Plans for my recovery are top of mind. I know I have to rebuild myself physically, or the delicate balance between mental and physical health will be lost. There must be a plan for rebuilding the body.
It’s an ideal opportunity to improve where I was pre-accident. The longer term plan was about mobility and muscle-mass. One of my learnings in the last month has been how quickly muscle mass is lost. I look like a boiled egg with four cocktail sticks for limbs. That needs fixing for the next 20 years to be healthy and worthwhile.
I have regarded myself as a cyclist who does a bit of gym work. That must be flipped. On my return it will be three gym days and two cycling days, no question. I can still get my crucial social interaction from cycling, plus the cardio effect. But the core of exercise has to be in my local Gymbox – I’m fortunate in that the best gym I have trained in globally is 100 metres from the office. Pills and plans? – let’s focus on the plans.
Rehab Diaries
Another week navigated, more progress made. Once more, new things learned, new people met. I won’t let rehabilitation become a dark place. It will be a place of learning, of growing, of new aspirations, new goal attained. It’s easy to be defeated. I know of people who have been defeated by an injury or illness, and it has dominated their life, led them to a spiral.
An old friend who was rendered quadriplegic in a cycling accident; against all the odds he recovered the use of his arms; then against even more extreme odds, he recovered the ability to walk. I met him in Seoul and he walked stiffly, given all his vertebrae are fused.
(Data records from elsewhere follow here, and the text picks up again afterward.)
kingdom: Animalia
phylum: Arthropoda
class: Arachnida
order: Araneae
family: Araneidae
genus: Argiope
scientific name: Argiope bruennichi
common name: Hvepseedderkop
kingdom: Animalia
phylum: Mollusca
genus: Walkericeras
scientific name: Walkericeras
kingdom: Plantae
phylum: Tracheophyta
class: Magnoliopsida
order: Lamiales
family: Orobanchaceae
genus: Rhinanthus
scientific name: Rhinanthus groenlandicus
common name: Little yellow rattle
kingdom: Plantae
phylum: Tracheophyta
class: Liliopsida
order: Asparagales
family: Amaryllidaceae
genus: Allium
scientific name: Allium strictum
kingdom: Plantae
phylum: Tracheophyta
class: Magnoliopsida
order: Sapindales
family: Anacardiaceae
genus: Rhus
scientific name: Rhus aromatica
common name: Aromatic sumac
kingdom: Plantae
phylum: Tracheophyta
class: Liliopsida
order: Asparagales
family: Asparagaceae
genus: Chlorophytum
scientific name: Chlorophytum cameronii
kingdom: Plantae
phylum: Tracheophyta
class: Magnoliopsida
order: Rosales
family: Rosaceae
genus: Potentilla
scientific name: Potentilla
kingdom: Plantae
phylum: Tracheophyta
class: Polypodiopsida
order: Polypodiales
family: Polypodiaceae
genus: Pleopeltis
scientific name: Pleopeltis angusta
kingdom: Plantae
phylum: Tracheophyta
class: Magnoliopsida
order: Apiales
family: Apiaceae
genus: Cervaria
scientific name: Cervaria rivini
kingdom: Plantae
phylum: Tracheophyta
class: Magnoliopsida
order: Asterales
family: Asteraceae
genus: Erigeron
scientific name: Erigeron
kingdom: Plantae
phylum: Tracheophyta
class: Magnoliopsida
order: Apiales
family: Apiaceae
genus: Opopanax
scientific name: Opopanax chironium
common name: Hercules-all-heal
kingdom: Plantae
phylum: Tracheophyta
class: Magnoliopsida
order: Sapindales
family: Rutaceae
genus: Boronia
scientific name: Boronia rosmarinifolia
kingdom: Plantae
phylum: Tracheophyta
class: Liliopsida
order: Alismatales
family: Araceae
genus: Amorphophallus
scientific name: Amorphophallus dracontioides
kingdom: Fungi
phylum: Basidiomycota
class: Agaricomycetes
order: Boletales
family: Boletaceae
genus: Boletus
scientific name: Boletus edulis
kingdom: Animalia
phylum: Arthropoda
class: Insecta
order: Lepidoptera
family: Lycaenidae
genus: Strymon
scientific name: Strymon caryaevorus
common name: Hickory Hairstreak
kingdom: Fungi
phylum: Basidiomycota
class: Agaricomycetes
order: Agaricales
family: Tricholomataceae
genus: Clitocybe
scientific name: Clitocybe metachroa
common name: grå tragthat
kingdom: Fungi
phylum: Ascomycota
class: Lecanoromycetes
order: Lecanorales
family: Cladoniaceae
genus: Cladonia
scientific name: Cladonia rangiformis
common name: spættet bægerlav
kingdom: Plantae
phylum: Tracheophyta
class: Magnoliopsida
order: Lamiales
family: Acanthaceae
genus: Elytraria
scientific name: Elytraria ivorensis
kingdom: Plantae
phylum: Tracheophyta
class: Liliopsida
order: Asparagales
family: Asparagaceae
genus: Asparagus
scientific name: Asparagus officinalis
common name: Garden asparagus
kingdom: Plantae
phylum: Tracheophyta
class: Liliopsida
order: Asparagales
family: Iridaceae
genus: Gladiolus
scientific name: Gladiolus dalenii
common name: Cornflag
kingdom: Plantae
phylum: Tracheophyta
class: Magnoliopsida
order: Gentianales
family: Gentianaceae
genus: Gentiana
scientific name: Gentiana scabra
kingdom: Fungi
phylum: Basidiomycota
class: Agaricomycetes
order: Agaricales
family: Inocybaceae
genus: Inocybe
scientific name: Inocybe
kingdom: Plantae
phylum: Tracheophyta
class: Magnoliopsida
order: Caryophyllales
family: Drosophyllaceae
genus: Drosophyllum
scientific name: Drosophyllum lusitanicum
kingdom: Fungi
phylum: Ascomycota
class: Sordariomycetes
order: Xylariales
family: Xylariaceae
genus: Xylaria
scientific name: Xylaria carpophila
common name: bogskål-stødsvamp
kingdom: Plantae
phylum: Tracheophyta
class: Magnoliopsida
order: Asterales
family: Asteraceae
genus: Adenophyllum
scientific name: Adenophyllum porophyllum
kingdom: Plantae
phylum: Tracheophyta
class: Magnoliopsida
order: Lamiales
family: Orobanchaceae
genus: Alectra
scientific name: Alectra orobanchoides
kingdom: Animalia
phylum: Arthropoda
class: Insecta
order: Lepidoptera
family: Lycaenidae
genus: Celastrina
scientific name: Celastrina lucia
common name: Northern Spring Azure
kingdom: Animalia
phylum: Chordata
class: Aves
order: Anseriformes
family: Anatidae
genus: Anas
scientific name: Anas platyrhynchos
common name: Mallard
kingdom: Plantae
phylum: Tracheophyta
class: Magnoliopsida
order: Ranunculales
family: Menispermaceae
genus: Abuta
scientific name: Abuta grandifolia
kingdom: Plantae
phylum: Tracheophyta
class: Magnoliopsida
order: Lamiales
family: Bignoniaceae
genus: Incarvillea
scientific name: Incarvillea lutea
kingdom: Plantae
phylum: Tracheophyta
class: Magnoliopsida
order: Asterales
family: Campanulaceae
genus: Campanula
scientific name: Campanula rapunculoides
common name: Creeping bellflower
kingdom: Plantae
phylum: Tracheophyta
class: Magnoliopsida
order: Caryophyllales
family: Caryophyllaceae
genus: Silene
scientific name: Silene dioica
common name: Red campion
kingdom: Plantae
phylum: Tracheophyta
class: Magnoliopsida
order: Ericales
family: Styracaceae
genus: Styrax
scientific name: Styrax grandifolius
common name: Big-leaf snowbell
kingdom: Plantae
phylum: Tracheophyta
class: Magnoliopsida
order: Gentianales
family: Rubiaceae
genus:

But his spirit was the same spirit he had pre-trauma, not an ounce of the victim in him, positive and upbeat about life. That’s my role model.
I am interested in your experience of Ketamine. There are clinical trials going on of using it to treat depression. Do you think it affected your mood, at all ?
Yes, I think it did, Sandra. I used it for ten in quite large doses. I was struck by how positive my mood was throughout my stay. I’ve been looking at the research on ketamine too, and it looks very interesting. I’ve been on Setraline for a while now and I’m not sure it’s a cure, I think it maintains.